所给文段:

_ _ _ _

“这个剧第一轮上演的时候非常惨,在小剧场上座率还不到30 %,几乎全都是送的票。第二轮上演时突然就变了,上座率上升到了70 %,而之后在人艺小剧场演出时,连续九场全部爆满。这个剧就这么火了。 ”北京风雷京剧团团长松岩谈到他们的话剧《网子》时说起了该剧从“票房惨淡”到“场场爆满”的过程。5月31日,由北京市文联主办的“话剧民族化的新尝试——风雷京剧团的话剧演出座谈会”召开,在场的专家学者共同探讨了风雷京剧团近些年排演的“京话剧” 《网子》和《缂丝箭衣》及“话剧民族化”等相关话题。
“京话剧”是松岩对《网子》 《缂丝箭衣》和今年年底将上演的《好角儿的代价》的定位,“实际就是讲京剧故事的京味话剧,我们的初心是想通过话剧这种通俗易懂的形式把京剧介绍给青年朋友们。 ”
“这家81岁的老剧团竟然还活着! ”

_ _ _ _

任务要求: 请用两句话概括所给文段的主要内容。 后面的各行在此不起任何作用。

_ _ _ _

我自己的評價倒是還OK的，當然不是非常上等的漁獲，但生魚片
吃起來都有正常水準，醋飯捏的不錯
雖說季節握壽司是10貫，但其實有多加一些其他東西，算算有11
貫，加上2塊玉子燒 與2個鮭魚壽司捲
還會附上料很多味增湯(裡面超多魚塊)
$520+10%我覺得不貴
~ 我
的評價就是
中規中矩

_ _ _ _

练习结果: 北京风雷京剧团团长松岩讲述了话剧《网子》从首轮上座率不到30%、几乎全靠送票,到第二轮升至70%、在人艺小剧场连续九场爆满的过程。5月31日,北京市文联主办座谈会,专家学者探讨了该团排演的“京话剧”《网子》《缂丝箭衣》以及话剧民族化等话题;松岩称“京话剧”就是讲京剧故事的京味话剧,初衷是借通俗易懂的话剧形式向青年介绍京剧。